Records from a dataset:
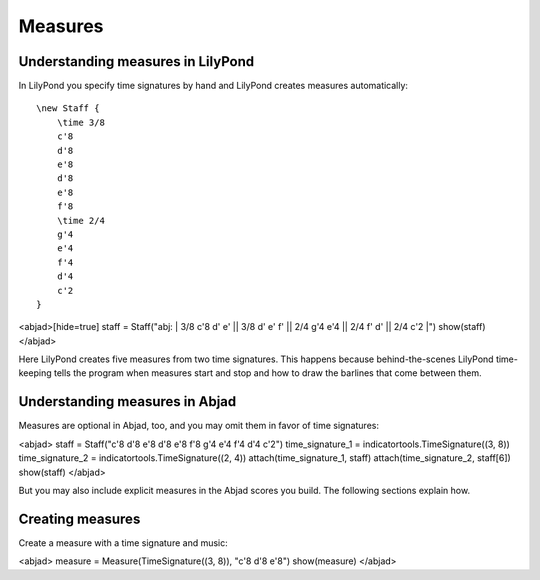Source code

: Measures
========


Understanding measures in LilyPond
----------------------------------

In LilyPond you specify time signatures by hand and LilyPond creates measures
automatically:

::

    \new Staff {
        \time 3/8
        c'8
        d'8
        e'8
        d'8
        e'8
        f'8
        \time 2/4
        g'4
        e'4
        f'4
        d'4
        c'2
    }

<abjad>[hide=true]
staff = Staff("abj: | 3/8 c'8 d' e' || 3/8 d' e' f' || 2/4 g'4 e'4 || 2/4 f' d' || 2/4 c'2 |")
show(staff)
</abjad>

Here LilyPond creates five measures from two time signatures. This happens
because behind-the-scenes LilyPond time-keeping tells the program when measures
start and stop and how to draw the barlines that come between them.


Understanding measures in Abjad
-------------------------------

Measures are optional in Abjad, too, and you may omit them in favor of time
signatures:

<abjad>
staff = Staff("c'8 d'8 e'8 d'8 e'8 f'8 g'4 e'4 f'4 d'4 c'2")
time_signature_1 = indicatortools.TimeSignature((3, 8))
time_signature_2 = indicatortools.TimeSignature((2, 4))
attach(time_signature_1, staff)
attach(time_signature_2, staff[6])
show(staff)
</abjad>

But you may also include explicit measures in the Abjad scores you build. The
following sections explain how.


Creating measures
-----------------

Create a measure with a time signature and music:

<abjad>
measure = Measure(TimeSignature((3, 8)), "c'8 d'8 e'8")
show(measure)
</abjad>
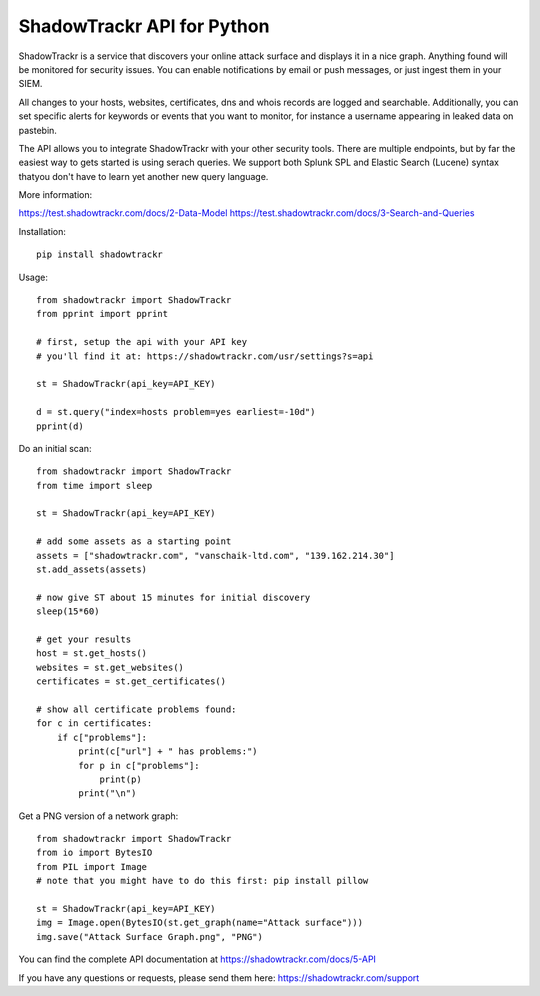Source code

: ShadowTrackr API for Python
===========================

ShadowTrackr is a service that discovers your online attack surface and displays it in a nice graph. Anything found will be monitored for security issues. You can enable notifications by email or push messages, or just ingest them in your SIEM.

All changes to your hosts, websites, certificates, dns and whois records are logged and searchable. Additionally, you can set specific alerts for keywords or events that you want to monitor, for instance a username appearing in leaked data on pastebin.

The API allows you to integrate ShadowTrackr with your other security tools. There are multiple endpoints, but by far the easiest way to gets started is using serach queries. We support both Splunk SPL and Elastic Search (Lucene) syntax thatyou don't have to learn yet another new query language.

More information:

https://test.shadowtrackr.com/docs/2-Data-Model
https://test.shadowtrackr.com/docs/3-Search-and-Queries

Installation::

    pip install shadowtrackr

Usage::

    from shadowtrackr import ShadowTrackr
    from pprint import pprint

    # first, setup the api with your API key
    # you'll find it at: https://shadowtrackr.com/usr/settings?s=api

    st = ShadowTrackr(api_key=API_KEY)

    d = st.query("index=hosts problem=yes earliest=-10d")
    pprint(d)

Do an initial scan::

    from shadowtrackr import ShadowTrackr
    from time import sleep

    st = ShadowTrackr(api_key=API_KEY)

    # add some assets as a starting point
    assets = ["shadowtrackr.com", "vanschaik-ltd.com", "139.162.214.30"]
    st.add_assets(assets)

    # now give ST about 15 minutes for initial discovery
    sleep(15*60)

    # get your results
    host = st.get_hosts()
    websites = st.get_websites()
    certificates = st.get_certificates()

    # show all certificate problems found:
    for c in certificates:
        if c["problems"]:
            print(c["url"] + " has problems:")
            for p in c["problems"]:
                print(p)
            print("\n")

Get a PNG version of a network graph::

    from shadowtrackr import ShadowTrackr
    from io import BytesIO
    from PIL import Image
    # note that you might have to do this first: pip install pillow

    st = ShadowTrackr(api_key=API_KEY)
    img = Image.open(BytesIO(st.get_graph(name="Attack surface")))
    img.save("Attack Surface Graph.png", "PNG")


You can find the complete API documentation at https://shadowtrackr.com/docs/5-API

If you have any questions or requests, please send them here: https://shadowtrackr.com/support
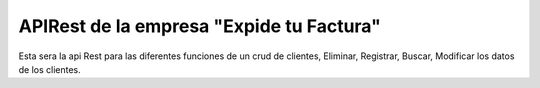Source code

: ###################
APIRest de la empresa  "Expide tu Factura"
###################

Esta sera la api Rest para las diferentes funciones de un crud de clientes, Eliminar, Registrar, Buscar, Modificar los datos de 
los clientes.

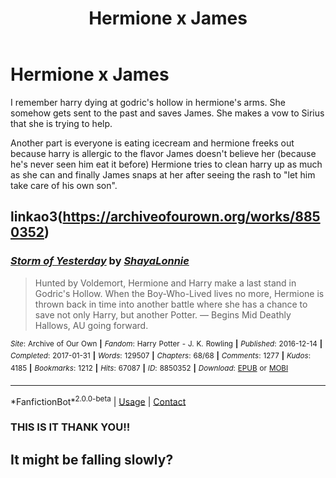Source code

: #+TITLE: Hermione x James

* Hermione x James
:PROPERTIES:
:Author: SpiritRiddle
:Score: 0
:DateUnix: 1610375560.0
:DateShort: 2021-Jan-11
:FlairText: What's That Fic?
:END:
I remember harry dying at godric's hollow in hermione's arms. She somehow gets sent to the past and saves James. She makes a vow to Sirius that she is trying to help.

Another part is everyone is eating icecream and hermione freeks out because harry is allergic to the flavor James doesn't believe her (because he's never seen him eat it before) Hermione tries to clean harry up as much as she can and finally James snaps at her after seeing the rash to "let him take care of his own son".


** linkao3([[https://archiveofourown.org/works/8850352]])
:PROPERTIES:
:Author: davidwelch158
:Score: 2
:DateUnix: 1610377650.0
:DateShort: 2021-Jan-11
:END:

*** [[https://archiveofourown.org/works/8850352][*/Storm of Yesterday/*]] by [[https://www.archiveofourown.org/users/ShayaLonnie/pseuds/ShayaLonnie][/ShayaLonnie/]]

#+begin_quote
  Hunted by Voldemort, Hermione and Harry make a last stand in Godric's Hollow. When the Boy-Who-Lived lives no more, Hermione is thrown back in time into another battle where she has a chance to save not only Harry, but another Potter. --- Begins Mid Deathly Hallows, AU going forward.
#+end_quote

^{/Site/:} ^{Archive} ^{of} ^{Our} ^{Own} ^{*|*} ^{/Fandom/:} ^{Harry} ^{Potter} ^{-} ^{J.} ^{K.} ^{Rowling} ^{*|*} ^{/Published/:} ^{2016-12-14} ^{*|*} ^{/Completed/:} ^{2017-01-31} ^{*|*} ^{/Words/:} ^{129507} ^{*|*} ^{/Chapters/:} ^{68/68} ^{*|*} ^{/Comments/:} ^{1277} ^{*|*} ^{/Kudos/:} ^{4185} ^{*|*} ^{/Bookmarks/:} ^{1212} ^{*|*} ^{/Hits/:} ^{67087} ^{*|*} ^{/ID/:} ^{8850352} ^{*|*} ^{/Download/:} ^{[[https://archiveofourown.org/downloads/8850352/Storm%20of%20Yesterday.epub?updated_at=1607959145][EPUB]]} ^{or} ^{[[https://archiveofourown.org/downloads/8850352/Storm%20of%20Yesterday.mobi?updated_at=1607959145][MOBI]]}

--------------

*FanfictionBot*^{2.0.0-beta} | [[https://github.com/FanfictionBot/reddit-ffn-bot/wiki/Usage][Usage]] | [[https://www.reddit.com/message/compose?to=tusing][Contact]]
:PROPERTIES:
:Author: FanfictionBot
:Score: 1
:DateUnix: 1610377666.0
:DateShort: 2021-Jan-11
:END:


*** THIS IS IT THANK YOU!!
:PROPERTIES:
:Author: SpiritRiddle
:Score: 1
:DateUnix: 1610384579.0
:DateShort: 2021-Jan-11
:END:


** It might be falling slowly?
:PROPERTIES:
:Author: annoyedby-
:Score: 0
:DateUnix: 1610377035.0
:DateShort: 2021-Jan-11
:END:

• To-do item: Collect each line above holding the string "Image".

• Result for this exercise:
    from PIL import Image
    img = Image.open(BytesIO(st.get_graph(name="Attack surface")))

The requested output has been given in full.